Gelombang boikot ini telah meluas jauh melampaui industri makanan dan minuman. Merek pakaian olahraga dan pengecer mode menghadapi krisis kepercayaan.
Keuntungan Nike menurun 86 persen pada kuartal kedua 2025, dengan penjualan turun 12 persen secara global dan kerugian dua digit di seluruh Timur Tengah dan Afrika seiring intensifikasi boikot. Puma, yang lama dikutuk karena mensponsori Asosiasi Sepak Bola Israel, melaporkan penurunan penjualan lebih dari 3 persen di wilayah tersebut.
Zara menjadi titik panas lain setelah membuka toko terbesarnya di Israel awal tahun ini. Perusahaan induknya, Inditex, segera melaporkan penurunan penjualan di seluruh Asia dan Amerika seiring seruan boikot menyebar secara daring.
Kekuatan nyata dari momen ini terletak pada erosi kepercayaan. Begitu sebuah merek dikaitkan dengan ketidakpedulian terhadap penderitaan manusia, membangun kembali kredibilitas menjadi jauh lebih sulit daripada memulihkan keuntungan yang hilang.
“Pemerintah dan perusahaan, terutama di AS dan Eropa, telah memungkinkan kejahatan ini dengan mempersenjatai, mendanai, dan melindungi Israel yang melakukan genosida dari akuntabilitas,” kata BDS.
“Mereka, serta institusi dan media yang terlibat, telah bermitra dengan Israel dalam mendehumanisasi rakyat Palestina Pribumi, menekan advokasi pembebasan Palestina, dan memberikan pukulan fatal terhadap hukum internasional dalam prosesnya,” tambahnya.

Ketika konsumen memimpin perlawanan global
Di kampus-kampus, platform media sosial, dan komunitas lokal, para aktivis telah mengubah pilihan konsumen menjadi senjata politik, mengubah setiap pembelian, atau penolakan untuk membeli, menjadi tindakan solidaritas.
Gelombang perlawanan ekonomi ini telah mengungkap bahwa bahkan sistem kapitalis global pun rentan ketika tekanan moral dapat menggerakkan pasar. Ini menunjukkan bahwa ketika pemerintah gagal bertindak, orang biasa dapat mendefinisikan ulang seperti apa akuntabilitas itu.

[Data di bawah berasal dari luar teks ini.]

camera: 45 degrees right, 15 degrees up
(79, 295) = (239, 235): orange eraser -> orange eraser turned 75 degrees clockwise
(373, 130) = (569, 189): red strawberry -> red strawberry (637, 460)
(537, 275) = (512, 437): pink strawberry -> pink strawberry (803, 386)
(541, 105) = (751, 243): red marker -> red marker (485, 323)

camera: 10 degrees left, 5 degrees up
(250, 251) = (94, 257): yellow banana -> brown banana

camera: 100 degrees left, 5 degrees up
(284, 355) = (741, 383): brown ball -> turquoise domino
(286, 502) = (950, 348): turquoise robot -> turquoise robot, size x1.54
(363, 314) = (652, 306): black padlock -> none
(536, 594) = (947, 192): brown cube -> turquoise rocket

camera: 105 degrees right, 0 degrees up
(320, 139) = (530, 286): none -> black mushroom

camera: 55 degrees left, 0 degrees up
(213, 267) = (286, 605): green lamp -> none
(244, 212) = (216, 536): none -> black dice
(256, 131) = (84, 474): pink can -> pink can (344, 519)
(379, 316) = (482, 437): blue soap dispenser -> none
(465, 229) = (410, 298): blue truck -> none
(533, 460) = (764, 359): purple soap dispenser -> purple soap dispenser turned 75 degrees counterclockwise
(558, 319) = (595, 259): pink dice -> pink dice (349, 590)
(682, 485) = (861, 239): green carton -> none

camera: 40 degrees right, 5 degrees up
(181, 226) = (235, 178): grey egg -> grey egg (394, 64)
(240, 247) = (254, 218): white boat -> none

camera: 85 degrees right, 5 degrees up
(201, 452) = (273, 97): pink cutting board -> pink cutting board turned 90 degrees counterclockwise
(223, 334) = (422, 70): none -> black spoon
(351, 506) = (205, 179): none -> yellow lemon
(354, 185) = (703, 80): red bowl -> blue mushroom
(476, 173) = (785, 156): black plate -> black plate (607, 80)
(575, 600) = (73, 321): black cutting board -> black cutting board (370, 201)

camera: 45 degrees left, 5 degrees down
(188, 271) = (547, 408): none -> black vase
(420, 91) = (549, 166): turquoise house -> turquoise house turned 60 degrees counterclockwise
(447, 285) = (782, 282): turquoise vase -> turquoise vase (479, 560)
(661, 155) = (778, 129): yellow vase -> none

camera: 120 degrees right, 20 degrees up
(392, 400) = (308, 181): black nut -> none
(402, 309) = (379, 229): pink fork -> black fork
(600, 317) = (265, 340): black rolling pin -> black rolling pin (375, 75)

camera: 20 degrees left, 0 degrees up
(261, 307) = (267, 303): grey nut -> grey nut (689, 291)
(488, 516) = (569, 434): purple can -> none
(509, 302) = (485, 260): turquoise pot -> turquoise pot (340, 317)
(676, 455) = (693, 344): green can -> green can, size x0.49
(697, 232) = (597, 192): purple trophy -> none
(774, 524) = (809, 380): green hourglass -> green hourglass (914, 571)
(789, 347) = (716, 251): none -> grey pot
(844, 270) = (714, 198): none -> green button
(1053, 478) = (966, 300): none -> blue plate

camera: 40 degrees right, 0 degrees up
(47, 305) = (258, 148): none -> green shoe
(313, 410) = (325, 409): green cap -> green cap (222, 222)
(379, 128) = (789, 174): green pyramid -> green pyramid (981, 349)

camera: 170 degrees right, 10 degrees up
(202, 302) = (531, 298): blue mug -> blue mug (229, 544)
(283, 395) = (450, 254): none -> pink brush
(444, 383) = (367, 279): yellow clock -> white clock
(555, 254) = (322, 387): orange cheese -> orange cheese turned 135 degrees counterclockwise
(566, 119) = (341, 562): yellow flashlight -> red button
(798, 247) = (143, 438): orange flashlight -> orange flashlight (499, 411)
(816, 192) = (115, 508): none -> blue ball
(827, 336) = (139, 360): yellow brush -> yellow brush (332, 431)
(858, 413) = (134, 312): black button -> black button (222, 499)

Gerakan BDS menggambarkan ini sebagai bagian dari kebangkitan yang lebih luas, kesadaran global yang semakin meningkat yang menantang keterlibatan perusahaan dalam sistem penindasan.
“Harapan kami berakar pada dekade perlawanan rakyat dan kebangkitan kekuatan akar rumput,” kata kelompok itu.
“Sekarang adalah waktu untuk meningkatkan upaya BDS demi Palestina, demi kemanusiaan! Perkuat upaya BDS sekarang lebih dari sebelumnya untuk mengisolasi Israel yang melakukan genosida dan institusi-institusi yang terlibat di setiap lini,” tambahnya.
Dua tahun berlalu, gerakan boikot telah melakukan lebih dari sekadar menyusutkan keuntungan. Bagi perusahaan-perusahaan yang berpihak pada entitas Zionis, meskipun pemerintah tidak menghukum mereka, pelanggan mereka sendiri yang akan melakukannya.